Green IT – Drei nachhaltige, digitale Angebote

Als „Green IT“ bezeichnet man im Allgemeinen auf Nachhaltigkeit ausgelegte Angebote in der Informations- und Kommunikationstechnologie. Diese digitalen Angebote eignen sich gut, um den ökologischen Fußabdruck ohne größeren Aufwand zu verkleinern.

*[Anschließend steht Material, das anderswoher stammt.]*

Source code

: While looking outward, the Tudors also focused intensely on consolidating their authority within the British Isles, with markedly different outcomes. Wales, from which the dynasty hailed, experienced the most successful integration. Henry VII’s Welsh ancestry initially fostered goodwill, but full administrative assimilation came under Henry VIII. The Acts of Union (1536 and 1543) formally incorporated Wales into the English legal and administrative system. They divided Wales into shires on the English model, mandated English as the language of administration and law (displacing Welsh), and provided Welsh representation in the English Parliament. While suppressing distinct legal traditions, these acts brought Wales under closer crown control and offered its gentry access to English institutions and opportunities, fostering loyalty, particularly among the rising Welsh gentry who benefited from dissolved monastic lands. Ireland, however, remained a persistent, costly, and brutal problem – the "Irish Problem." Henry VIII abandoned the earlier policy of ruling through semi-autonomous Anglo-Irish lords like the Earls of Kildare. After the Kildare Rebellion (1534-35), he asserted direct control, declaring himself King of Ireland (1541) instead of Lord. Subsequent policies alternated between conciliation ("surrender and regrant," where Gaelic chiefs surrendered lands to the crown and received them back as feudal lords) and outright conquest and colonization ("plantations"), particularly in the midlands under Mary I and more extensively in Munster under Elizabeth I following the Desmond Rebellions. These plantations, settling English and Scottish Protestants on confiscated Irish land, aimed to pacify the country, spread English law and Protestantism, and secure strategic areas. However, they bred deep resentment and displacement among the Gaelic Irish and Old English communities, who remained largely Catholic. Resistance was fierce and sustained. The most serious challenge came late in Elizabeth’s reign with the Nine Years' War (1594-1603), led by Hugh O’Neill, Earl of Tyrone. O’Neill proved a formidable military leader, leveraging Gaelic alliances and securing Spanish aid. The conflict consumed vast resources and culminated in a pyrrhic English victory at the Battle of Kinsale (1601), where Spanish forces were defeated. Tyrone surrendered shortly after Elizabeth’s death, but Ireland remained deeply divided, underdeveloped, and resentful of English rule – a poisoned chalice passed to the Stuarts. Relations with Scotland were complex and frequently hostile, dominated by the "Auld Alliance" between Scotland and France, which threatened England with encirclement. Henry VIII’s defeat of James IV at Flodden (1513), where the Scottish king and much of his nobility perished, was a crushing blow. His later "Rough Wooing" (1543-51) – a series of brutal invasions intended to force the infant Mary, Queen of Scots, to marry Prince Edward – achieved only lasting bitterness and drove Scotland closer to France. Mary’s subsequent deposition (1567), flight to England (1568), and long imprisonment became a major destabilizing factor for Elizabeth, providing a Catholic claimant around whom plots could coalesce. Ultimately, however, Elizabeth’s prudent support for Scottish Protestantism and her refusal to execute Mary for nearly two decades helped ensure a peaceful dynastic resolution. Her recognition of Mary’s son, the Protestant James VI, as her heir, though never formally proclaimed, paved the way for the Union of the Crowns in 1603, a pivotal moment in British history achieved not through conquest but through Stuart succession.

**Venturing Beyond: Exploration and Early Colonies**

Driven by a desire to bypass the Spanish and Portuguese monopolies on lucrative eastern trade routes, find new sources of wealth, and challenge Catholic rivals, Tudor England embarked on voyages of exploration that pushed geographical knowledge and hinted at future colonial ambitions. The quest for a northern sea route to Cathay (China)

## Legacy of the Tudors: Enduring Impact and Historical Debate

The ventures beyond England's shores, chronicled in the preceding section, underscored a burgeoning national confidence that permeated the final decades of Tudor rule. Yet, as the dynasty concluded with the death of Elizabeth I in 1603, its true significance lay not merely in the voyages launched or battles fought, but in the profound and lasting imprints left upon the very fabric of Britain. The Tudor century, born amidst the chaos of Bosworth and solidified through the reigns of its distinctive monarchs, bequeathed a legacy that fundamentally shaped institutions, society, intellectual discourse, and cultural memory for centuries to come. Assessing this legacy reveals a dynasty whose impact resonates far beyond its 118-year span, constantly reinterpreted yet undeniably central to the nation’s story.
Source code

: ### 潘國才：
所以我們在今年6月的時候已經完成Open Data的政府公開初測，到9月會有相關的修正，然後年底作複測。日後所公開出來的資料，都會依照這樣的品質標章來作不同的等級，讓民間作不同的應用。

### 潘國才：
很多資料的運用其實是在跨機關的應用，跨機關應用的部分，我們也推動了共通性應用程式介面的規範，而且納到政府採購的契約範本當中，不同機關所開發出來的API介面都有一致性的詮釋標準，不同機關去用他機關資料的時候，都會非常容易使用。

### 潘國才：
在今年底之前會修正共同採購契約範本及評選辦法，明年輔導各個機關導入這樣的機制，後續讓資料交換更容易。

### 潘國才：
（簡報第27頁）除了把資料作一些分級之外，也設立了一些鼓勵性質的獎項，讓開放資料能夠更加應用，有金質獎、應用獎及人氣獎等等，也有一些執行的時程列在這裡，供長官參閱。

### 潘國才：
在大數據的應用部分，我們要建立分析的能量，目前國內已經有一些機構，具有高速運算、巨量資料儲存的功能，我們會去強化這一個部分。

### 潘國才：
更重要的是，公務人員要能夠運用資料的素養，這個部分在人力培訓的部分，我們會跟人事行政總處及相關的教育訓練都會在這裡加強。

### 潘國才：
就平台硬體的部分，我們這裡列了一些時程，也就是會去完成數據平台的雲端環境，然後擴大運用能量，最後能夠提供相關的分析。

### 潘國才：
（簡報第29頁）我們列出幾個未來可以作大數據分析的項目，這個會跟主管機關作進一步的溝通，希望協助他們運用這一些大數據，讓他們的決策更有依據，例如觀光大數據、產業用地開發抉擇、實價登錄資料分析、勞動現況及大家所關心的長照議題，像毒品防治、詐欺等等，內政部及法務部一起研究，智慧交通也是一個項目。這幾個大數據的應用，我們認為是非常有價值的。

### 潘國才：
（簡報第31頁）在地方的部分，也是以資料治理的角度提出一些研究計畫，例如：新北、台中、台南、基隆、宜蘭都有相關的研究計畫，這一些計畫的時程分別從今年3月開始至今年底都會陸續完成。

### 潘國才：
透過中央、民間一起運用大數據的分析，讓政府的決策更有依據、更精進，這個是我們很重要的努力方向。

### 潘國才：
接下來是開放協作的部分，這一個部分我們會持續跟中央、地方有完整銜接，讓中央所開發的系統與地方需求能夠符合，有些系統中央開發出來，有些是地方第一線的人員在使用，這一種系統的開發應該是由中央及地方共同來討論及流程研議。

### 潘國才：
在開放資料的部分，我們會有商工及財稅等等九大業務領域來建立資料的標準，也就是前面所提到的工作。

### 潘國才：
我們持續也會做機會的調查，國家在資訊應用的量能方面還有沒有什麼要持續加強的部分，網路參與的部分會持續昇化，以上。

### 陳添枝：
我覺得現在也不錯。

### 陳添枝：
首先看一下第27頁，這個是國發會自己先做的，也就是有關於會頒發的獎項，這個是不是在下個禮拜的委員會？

Als »Green IT« bezeichnet man im Allgemeinen auf Nachhaltigkeit ausgelegte Angebote in der Informations- und Kommunikationstechnologie. Diese digitalen Angebote eignen sich gut, um den ökologischen Fußabdruck ohne größeren Aufwand zu verkleinern: Posteo ist ein E-Mail-Anbieter mit Sitz in Berlin. Für einen Monatsbeitrag von einem Euro wird ein Postfach angelegt, das verschlüsselt ist und ein umfangreiches Nachhaltigkeitskonzept beinhaltet. Neben einem Firmenkonto bei der GLS Bank, die in Sozial- und Umweltprojekte investiert, setzt Posteo unter anderem auf Ökostrom und eine ressourcenschonende Büroausstattung. Außerdem spendet das Unternehmen regelmäßig Geld an Nichtregierungsorganisationen, die sich für den Umweltschutz einsetzen. Interessant, gerade für Studenten: Ein Posteo-Konto umfasst ebenfalls einen Kalender. Die Synchronisation mit einem Android-Gerät ist jedoch nur über die Applikation »CalDAV-Sync« möglich, die 2,59 Euro kostet. Bei Ecosia handelt es sich um eine Suchmaschine, die ihre Werbeeinnahmen in Aufforstungsprojekte in Brasilien investiert. Laut Website hilft jeder Nutzer durch eine Suchanfrage, Bäume zu pflanzen. Hier lohnt sich ein zweiter Blick: Ecosia funktioniert wie Google. Die Suchmaschine Google zeigt über AdSense bei jeder Suchanfrage Werbung an, durch deren Anklicken Geld in die Unternehmenskasse gespült wird. Bei Ecosia kommt ein Pendant namens »EcoAds« zum Einsatz. Man erwirkt als Einzelner also erst dann etwas für die Umwelt, wenn man die verlinkte Werbeanzeige abruft. Das Projekt EcoCrowd wurde durch die Deutsche Umweltstiftung ins Leben gerufen und wird durch das Bundesministerium für Umwelt, Naturschutz, Bau und Reaktorsicherheit gefördert. Es dient als Plattform, nachhaltige Crowdfunding Projekte umzusetzen. Hier kann jede Person ihre eigenen Ideen zum Umweltschutz realisieren und andere dabei unterstützen. Das Prinzip: Der Förderer lässt dem Projekt einen Betrag seiner Wahl zukommen und erhält dafür ein Tauschgut, zum Beispiel das fertige Produkt. Jede Idee wird von EcoCrowd nach eigenen Kriterien auf Nachhaltigkeit geprüft. Schafft es eine Idee auf die Plattform, begleitet ein »Projektlotse« den Initiatoren bei der Umsetzung.